**WORK INSTRUCTIONS:** Within the entries below, the lines from the one with "and widely recycled." through the one with "Nuaire | Western" are to be set down exactly, both ends kept.

◇ ◇ ◇ ◇

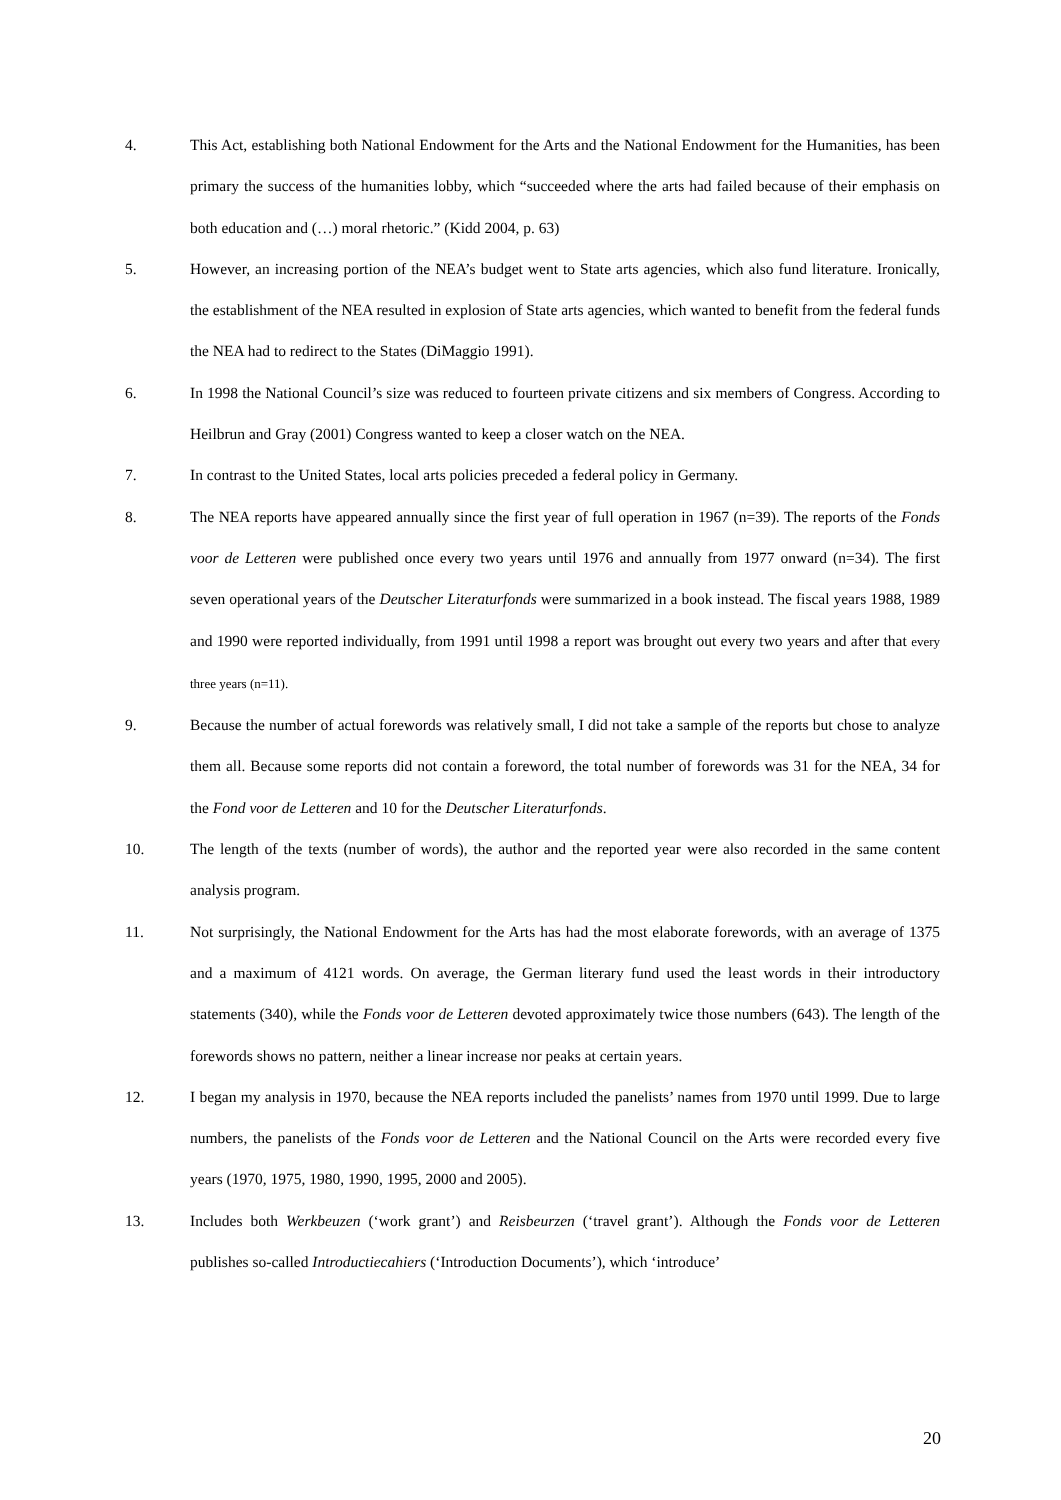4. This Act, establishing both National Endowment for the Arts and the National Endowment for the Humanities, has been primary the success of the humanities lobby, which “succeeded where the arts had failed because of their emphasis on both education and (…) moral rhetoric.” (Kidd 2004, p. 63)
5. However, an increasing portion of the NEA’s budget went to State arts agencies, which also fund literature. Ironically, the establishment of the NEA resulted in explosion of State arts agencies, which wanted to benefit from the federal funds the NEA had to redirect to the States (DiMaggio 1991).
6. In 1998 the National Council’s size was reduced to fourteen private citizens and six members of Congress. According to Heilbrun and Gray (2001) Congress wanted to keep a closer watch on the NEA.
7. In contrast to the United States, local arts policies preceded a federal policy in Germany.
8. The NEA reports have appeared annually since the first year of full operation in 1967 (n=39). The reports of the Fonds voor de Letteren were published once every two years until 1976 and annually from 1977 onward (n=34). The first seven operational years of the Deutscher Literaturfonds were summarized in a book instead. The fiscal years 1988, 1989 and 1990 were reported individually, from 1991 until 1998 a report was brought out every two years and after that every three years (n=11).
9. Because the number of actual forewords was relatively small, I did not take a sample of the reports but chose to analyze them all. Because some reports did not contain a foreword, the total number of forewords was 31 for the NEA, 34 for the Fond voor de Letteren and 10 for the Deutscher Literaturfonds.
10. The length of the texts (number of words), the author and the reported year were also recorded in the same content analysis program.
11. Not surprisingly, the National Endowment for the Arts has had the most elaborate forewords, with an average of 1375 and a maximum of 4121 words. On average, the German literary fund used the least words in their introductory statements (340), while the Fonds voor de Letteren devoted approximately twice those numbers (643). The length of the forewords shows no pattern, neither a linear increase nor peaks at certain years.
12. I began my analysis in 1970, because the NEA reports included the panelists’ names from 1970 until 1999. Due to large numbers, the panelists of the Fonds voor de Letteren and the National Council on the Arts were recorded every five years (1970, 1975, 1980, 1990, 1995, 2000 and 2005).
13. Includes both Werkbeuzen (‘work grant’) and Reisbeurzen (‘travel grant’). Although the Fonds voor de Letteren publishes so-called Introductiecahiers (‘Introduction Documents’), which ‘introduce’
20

◇ ◇ ◇ ◇

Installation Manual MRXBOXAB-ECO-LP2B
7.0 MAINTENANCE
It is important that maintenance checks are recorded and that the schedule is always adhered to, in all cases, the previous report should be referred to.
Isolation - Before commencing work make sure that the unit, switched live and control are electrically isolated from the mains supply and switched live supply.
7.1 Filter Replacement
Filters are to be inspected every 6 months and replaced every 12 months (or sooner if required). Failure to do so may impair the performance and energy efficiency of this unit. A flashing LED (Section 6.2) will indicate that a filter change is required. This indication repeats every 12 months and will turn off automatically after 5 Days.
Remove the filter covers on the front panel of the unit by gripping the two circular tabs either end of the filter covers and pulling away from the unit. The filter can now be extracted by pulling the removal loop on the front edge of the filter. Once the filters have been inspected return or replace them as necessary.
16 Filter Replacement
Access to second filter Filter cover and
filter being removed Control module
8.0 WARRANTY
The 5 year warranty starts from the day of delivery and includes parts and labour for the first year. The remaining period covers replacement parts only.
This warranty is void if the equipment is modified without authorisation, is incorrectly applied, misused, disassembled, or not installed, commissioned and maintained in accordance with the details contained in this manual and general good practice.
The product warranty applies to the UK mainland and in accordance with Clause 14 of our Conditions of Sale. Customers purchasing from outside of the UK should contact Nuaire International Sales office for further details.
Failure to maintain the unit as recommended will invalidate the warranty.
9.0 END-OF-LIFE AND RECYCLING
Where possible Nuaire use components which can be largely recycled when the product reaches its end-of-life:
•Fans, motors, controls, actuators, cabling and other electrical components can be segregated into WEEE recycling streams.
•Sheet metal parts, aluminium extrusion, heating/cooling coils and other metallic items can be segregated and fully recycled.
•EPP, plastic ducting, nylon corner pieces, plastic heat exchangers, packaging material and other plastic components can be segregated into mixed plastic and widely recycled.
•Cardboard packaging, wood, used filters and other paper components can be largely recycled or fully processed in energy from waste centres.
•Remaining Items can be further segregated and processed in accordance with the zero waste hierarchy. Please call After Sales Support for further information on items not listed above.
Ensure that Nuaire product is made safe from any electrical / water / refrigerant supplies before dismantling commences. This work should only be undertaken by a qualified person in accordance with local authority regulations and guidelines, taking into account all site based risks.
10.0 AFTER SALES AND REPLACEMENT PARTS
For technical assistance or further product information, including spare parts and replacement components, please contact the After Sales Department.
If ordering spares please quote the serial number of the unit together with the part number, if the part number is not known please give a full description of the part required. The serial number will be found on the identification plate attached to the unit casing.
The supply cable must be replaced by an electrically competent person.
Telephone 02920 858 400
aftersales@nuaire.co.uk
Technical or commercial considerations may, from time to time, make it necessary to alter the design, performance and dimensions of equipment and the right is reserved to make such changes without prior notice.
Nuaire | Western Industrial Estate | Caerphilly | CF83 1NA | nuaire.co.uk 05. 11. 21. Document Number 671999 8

◇ ◇ ◇ ◇

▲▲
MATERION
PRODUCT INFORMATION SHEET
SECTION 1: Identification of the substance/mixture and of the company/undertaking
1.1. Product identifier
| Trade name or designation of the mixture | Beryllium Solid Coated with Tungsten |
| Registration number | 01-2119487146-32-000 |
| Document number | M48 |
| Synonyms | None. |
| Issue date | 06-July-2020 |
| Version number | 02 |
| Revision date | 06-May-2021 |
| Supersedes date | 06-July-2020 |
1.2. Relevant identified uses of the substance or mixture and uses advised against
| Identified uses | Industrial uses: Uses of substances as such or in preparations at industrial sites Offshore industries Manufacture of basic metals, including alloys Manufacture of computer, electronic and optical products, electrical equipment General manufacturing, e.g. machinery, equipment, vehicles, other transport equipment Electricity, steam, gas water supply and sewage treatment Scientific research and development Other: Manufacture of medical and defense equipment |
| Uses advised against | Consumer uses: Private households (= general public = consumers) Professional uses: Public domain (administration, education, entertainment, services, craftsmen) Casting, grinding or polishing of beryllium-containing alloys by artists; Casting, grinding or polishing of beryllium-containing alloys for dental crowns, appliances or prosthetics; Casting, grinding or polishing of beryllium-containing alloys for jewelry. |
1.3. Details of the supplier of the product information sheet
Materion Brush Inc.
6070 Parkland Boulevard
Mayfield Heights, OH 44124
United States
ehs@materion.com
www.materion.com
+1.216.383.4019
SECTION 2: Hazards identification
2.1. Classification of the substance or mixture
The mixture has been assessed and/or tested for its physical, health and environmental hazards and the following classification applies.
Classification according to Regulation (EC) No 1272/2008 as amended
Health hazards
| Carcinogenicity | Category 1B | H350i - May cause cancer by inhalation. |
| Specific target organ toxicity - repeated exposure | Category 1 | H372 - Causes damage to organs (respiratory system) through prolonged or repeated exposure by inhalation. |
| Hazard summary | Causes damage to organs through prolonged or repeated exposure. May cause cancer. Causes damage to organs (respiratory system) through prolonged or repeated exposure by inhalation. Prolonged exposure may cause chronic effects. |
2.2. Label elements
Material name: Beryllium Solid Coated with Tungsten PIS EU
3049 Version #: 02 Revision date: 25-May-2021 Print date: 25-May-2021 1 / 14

◇ ◇ ◇ ◇

**EXERCISE SOLUTION:**
•EPP, plastic ducting, nylon corner pieces, plastic heat exchangers, packaging material and other plastic components can be segregated into mixed plastic and widely recycled.
•Cardboard packaging, wood, used filters and other paper components can be largely recycled or fully processed in energy from waste centres.
•Remaining Items can be further segregated and processed in accordance with the zero waste hierarchy. Please call After Sales Support for further information on items not listed above.
Ensure that Nuaire product is made safe from any electrical / water / refrigerant supplies before dismantling commences. This work should only be undertaken by a qualified person in accordance with local authority regulations and guidelines, taking into account all site based risks.
10.0 AFTER SALES AND REPLACEMENT PARTS
For technical assistance or further product information, including spare parts and replacement components, please contact the After Sales Department.
If ordering spares please quote the serial number of the unit together with the part number, if the part number is not known please give a full description of the part required. The serial number will be found on the identification plate attached to the unit casing.
The supply cable must be replaced by an electrically competent person.
Telephone 02920 858 400
aftersales@nuaire.co.uk
Technical or commercial considerations may, from time to time, make it necessary to alter the design, performance and dimensions of equipment and the right is reserved to make such changes without prior notice.
Nuaire | Western Industrial Estate | Caerphilly | CF83 1NA | nuaire.co.uk 05. 11. 21. Document Number 671999 8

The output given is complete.